# TEKS SUMBER:
##############################

013 Beberapa Rahasia Ibadah dan Mengikuti Ajaran Al-Qur’an – Pancaran Spiritual – al-Qunawi

PANCARAN SPIRITUAL
TELAAH 40 HADITS SUFISTIK

(Diterjemahkan dari: Syarḥ-ul-Arba‘īna Ḥadītsan)
Oleh: SHADR-UD-DĪN Al-QUNĀWĪ

Penerjemah: Irwan Kurniawan
Penerbit: PT LENTERA BASRITAMA

HADITS KETIGA BELAS

(Beberapa Rahasia Shalat, Wudhu’, Sabar, Sedekah, dan Mengikuti Ajaran al-Qur’ān)

 

Dari Abū Mālik al-Asy‘arī, bahwa Rasūlullāh s.a.w. bersabda: “Bersuci adalah sebagian dari iman.

Di dalam riwayat lain disebutkan: “Wudhū’ adalah sebagian dari iman. Ucapan al-ḥamdu lillāh memenuhi timbangan. Ucapan subḥānallāhi wal-ḥamdu lillāh memenuhi apa yang ada di antara langit dan bumi. Shalat, adalah nur, sedekah adalah penjelasan, sabar adalah cahaya, dan al-Qur’ān adalah hujjah baik dan buruk bagimu. Setiap manusia pergi di waktu pagi, lalu menggadaikan dirinya. Maka ada yang membebaskannya dan pula yang membinasakannya.” (11)

Penyingkapan Rahasia dan Penjelasan Maknanya.

##############################

# DATA YANG DIBERIKAN:

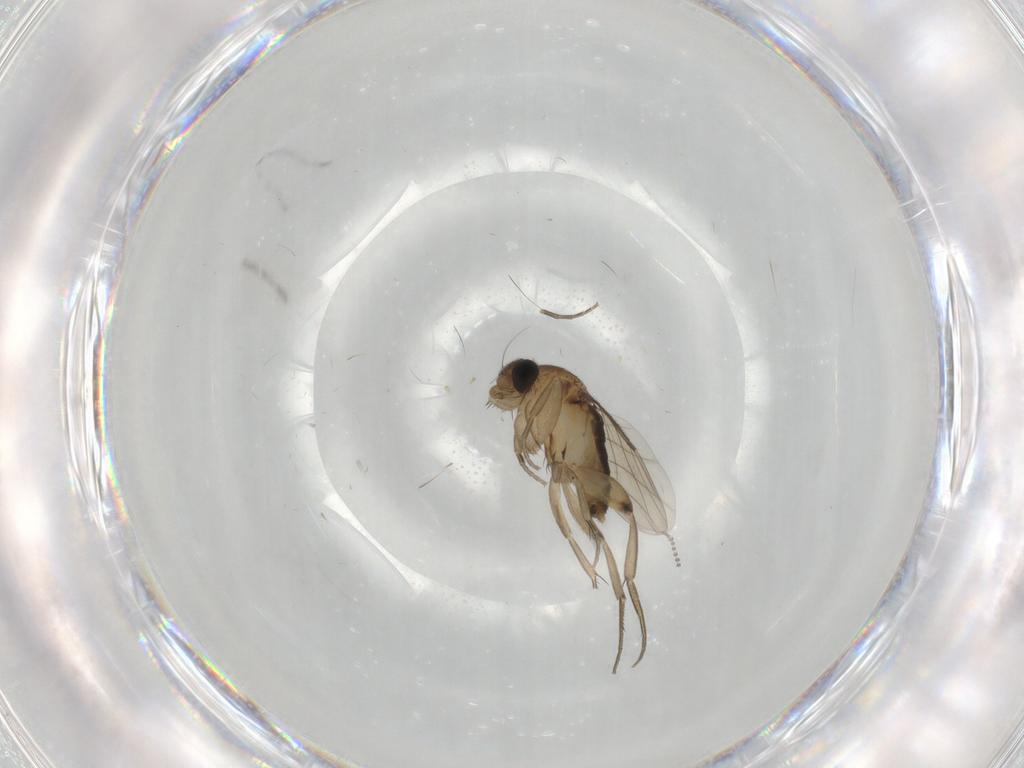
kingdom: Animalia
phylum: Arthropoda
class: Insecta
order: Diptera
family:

##############################

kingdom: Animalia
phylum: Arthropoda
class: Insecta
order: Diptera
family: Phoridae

##############################

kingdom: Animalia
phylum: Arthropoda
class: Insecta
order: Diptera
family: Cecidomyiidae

##############################

# DAFTAR TUGAS:
**a)** Terjemahkan ke dalam bahasa Inggris kalimat dari teks sumber berikut: "Ucapan al-ḥamdu lillāh memenuhi timbangan."
**b)** Ubah paragraf dalam teks sumber yang diawali "Di dalam riwayat lain disebutkan" menjadi daftar butir ringkas tanpa menghilangkan fakta utamanya.
**c)** Menurut teks sumber, dari siapa hadits ketiga belas diriwayatkan?

# KUNCI JAWABAN:
**a)** Saying al-ḥamdu lillāh fills the scale.

**b)**
- Wudhū’ adalah sebagian dari iman.
- Ucapan al-ḥamdu lillāh memenuhi timbangan.
- Ucapan subḥānallāhi wal-ḥamdu lillāh memenuhi apa yang ada di antara langit dan bumi.
- Shalat adalah nur, sedekah adalah penjelasan, dan sabar adalah cahaya.
- Al-Qur’ān adalah hujjah baik dan buruk bagimu.
- Setiap manusia pergi di waktu pagi lalu menggadaikan dirinya: ada yang membebaskannya dan ada yang membinasakannya.

**c)** Dari Abū Mālik al-Asy‘arī.